(Records excerpted from a collection)
______________________________

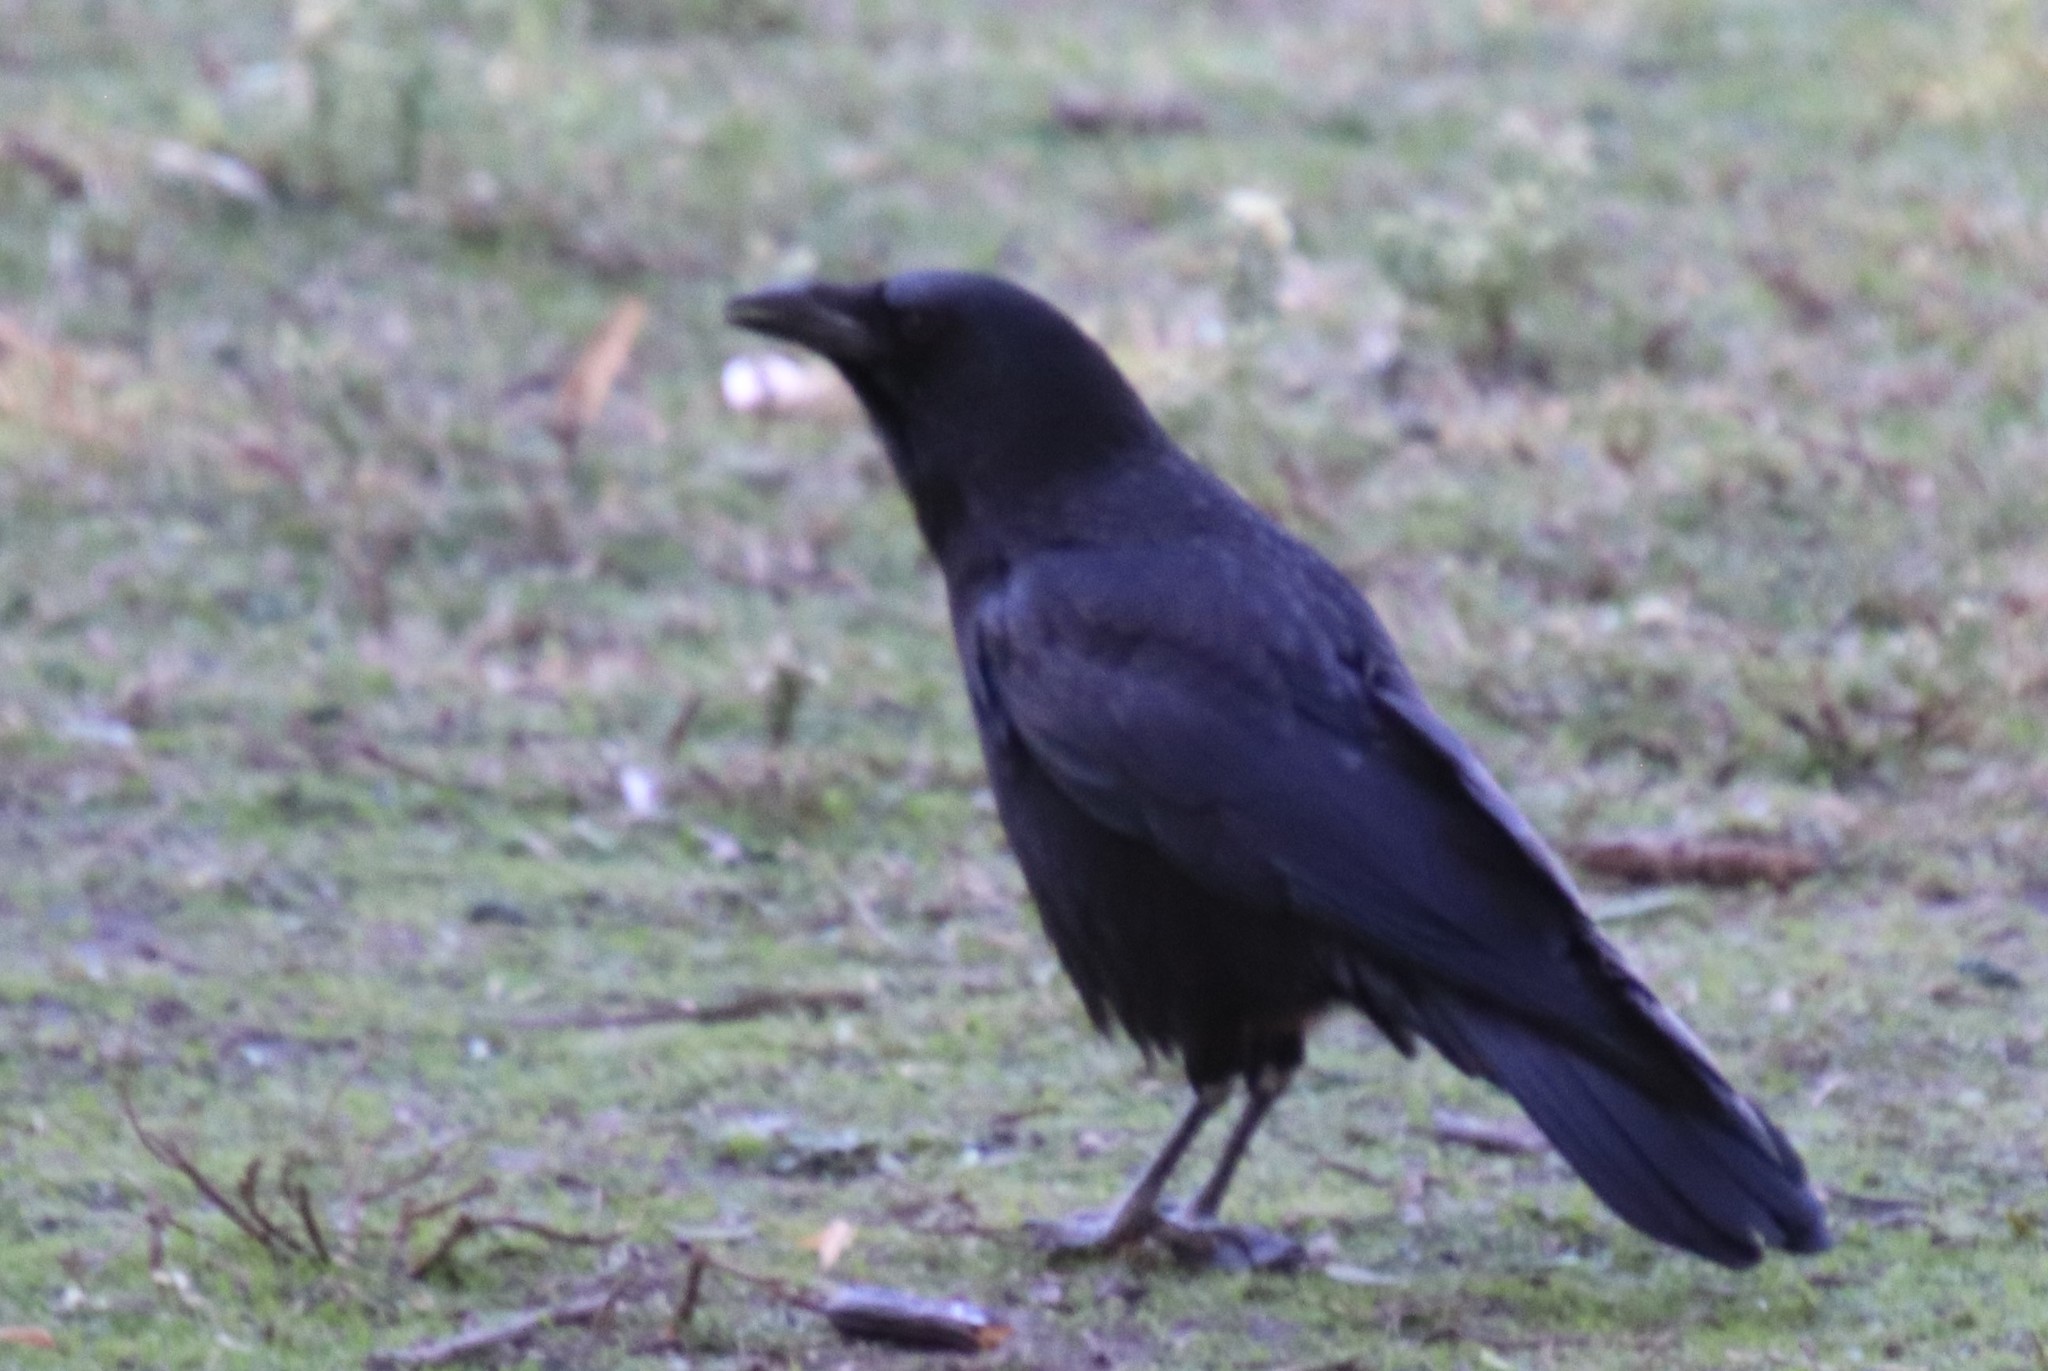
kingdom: Animalia
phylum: Chordata
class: Aves
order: Passeriformes
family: Corvidae
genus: Corvus
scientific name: Corvus brachyrhynchos
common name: American crow
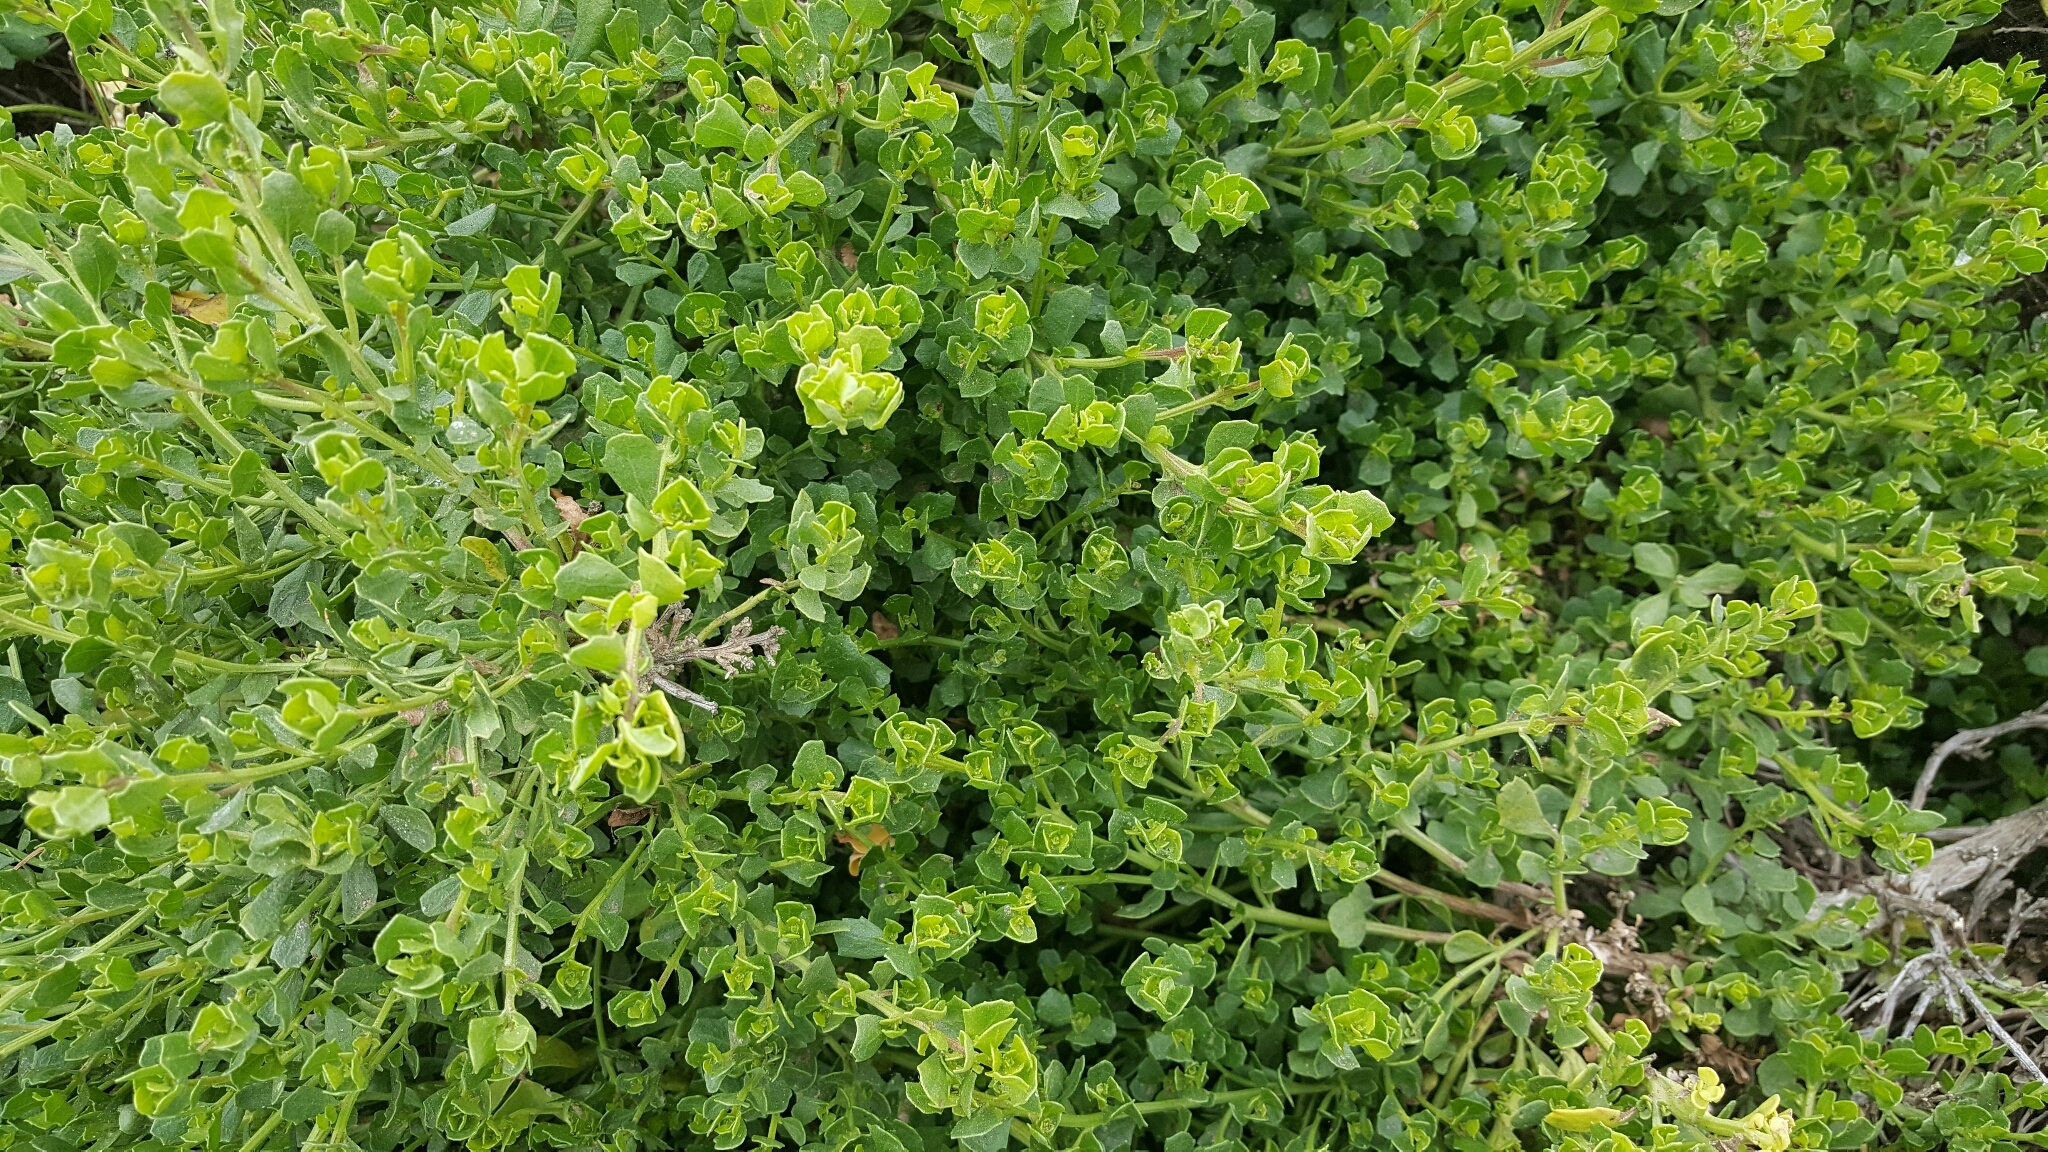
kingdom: Plantae
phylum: Tracheophyta
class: Magnoliopsida
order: Asterales
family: Asteraceae
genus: Baccharis
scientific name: Baccharis pilularis
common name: Coyotebrush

______________________________

> _What this task involves_: Can you write out, word for word, the lines from the one containing "order: Asterales" through the end of the items?

> _Full solution_:
order: Asterales
family: Asteraceae
genus: Baccharis
scientific name: Baccharis pilularis
common name: Coyotebrush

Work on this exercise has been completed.